Acts and Regulations

The Saskatchewan Personal Property Registry (SPPR) is governed by the following Government of Saskatchewan acts and regulations: 

The Personal Property Security Act, 1993
The Personal Property Security Regulations
The Land Titles Act, 2000
The Enforcement of Money Judgments Act, 2012
The Commercial Liens Act

Other types of acts, agreements and interests affect how liens are registered. Below is a brief description of each one as they relate to SPPR registration services.

Personal Property Security Agreement

A personal property security agreement is an agreement between a debtor and a creditor where the creditor agrees to lend the debtor money on the condition that the debtor gives some property as collateral. For example, a person goes into a car dealership and buys a car, financing part of the purchase price through the dealership. The dealership then has the buyer sign an agreement that says the dealership can take the car back if the buyer defaults on the loan.

Commercial Lien

A commercial lien (which used to be called a garage keepers' lien) is an interest in goods held by a person who either:  
  • provides labour or materials to repair or improve goods;
  • stores goods; or
  • transports goods.
If a person takes a car into a mechanic's shop for repairs but does not pay the bill, the mechanic can take out a commercial lien on the car for the value of the work that was performed on it.

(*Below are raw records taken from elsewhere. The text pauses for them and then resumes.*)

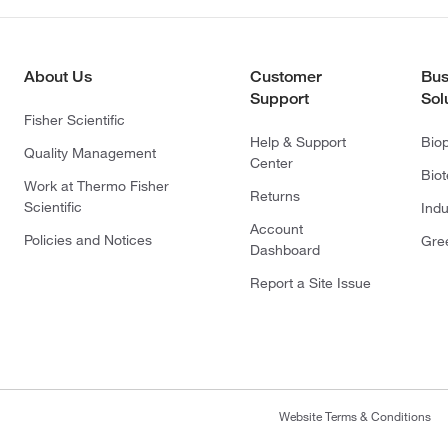
About Us
Customer
Bus
Support
Sol
Fisher Scientific
Help & Support
Bio
Quality Management
Center
Bio
Work at Thermo Fisher
Returns
Scientific
Indu
Account
Policies and Notices
Gre
Dashboard
Report a Site Issue
Website Terms & Conditions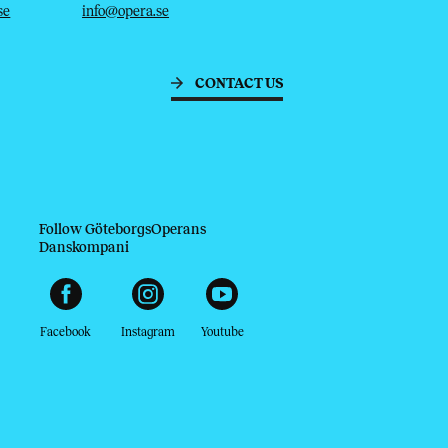
se
info@opera.se
CONTACT US
Follow GöteborgsOperans
Danskompani
Facebook
Instagram
Youtube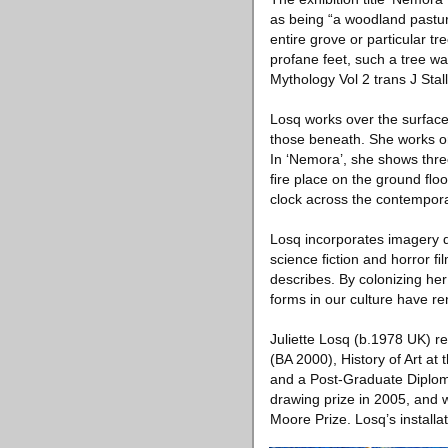
as being “a woodland pastur
entire grove or particular t
profane feet, such a tree wa
Mythology Vol 2 trans J Sta
Losq works over the surface 
those beneath. She works on
In ‘Nemora’, she shows three
ﬁre place on the ground ﬂoo
clock across the contempora
Losq incorporates imagery de
science ﬁction and horror ﬁl
describes. By colonizing he
forms in our culture have re
Juliette Losq (b.1978 UK) r
(BA 2000), History of Art at
and a Post-Graduate Diplom
drawing prize in 2005, and w
Moore Prize. Losq’s install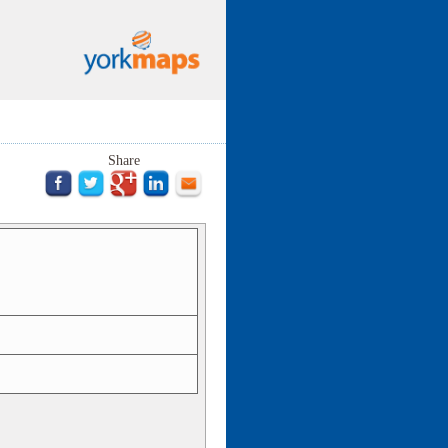
Share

If a person takes goods to a warehouse in order to store them there and then does not pay the bill, the warehouse owner can submit a commercial ien on the property being stored.

Sale of Goods

A seller may sell goods to a buyer but keep possession of the goods. If the seller then sells the goods to a second buyer who does not know the goods were already sold to someone else, then the second buyer is entitled to the goods unless the original buyer registered their interest first in the Saskatchewan Personal Property Registry (SPPR).

Enforcement Charge - Provincial Judgment

If a person obtains judgment from a provincial court, the Court of Queen’s Bench or the Court of Appeal, the creditor can get a judgment that allows the sheriff to seize and sell the debtor’s property so that the creditor’s judgment is paid.

The judgment may attach to any land or interest in land that the debtor acquires after the judgment is registered in the Saskatchewan Personal Property Registry (SPPR) and appears in the Judgment Registry, but only if there is an exact name match between the debtor’s name in the judgment and the debtor’s name on title (either as the owner of the land or the holder of an interest).

Enforcement Charge - Federal Judgment and Federal Writ of Execution

A federal judgment is the same as a provincial judgment, except that a federal court or the Tax Court of Canada issues it.

Enforcement Charge - Provincial Maintenance Judgment

A provincial maintenance judgment is an order made by the court for spousal or child support. An interest based on a maintenance judgment cannot be registered in the Saskatchewan Land Titles Registry until it has been registered in the Judgment Registry.

The entry point for the Judgment Registry is through the Saskatchewan Personal Property Registry (SPPR). A maintenance judgment must therefore be registered in the Judgment Registry through the SPPR. Once it is registered there, it will automatically appear in the Judgment Registry.

Summary Offence Procedure Act

The Summary Offence Procedure Act allows municipalities to register liens as a tool for enforcing parking fines.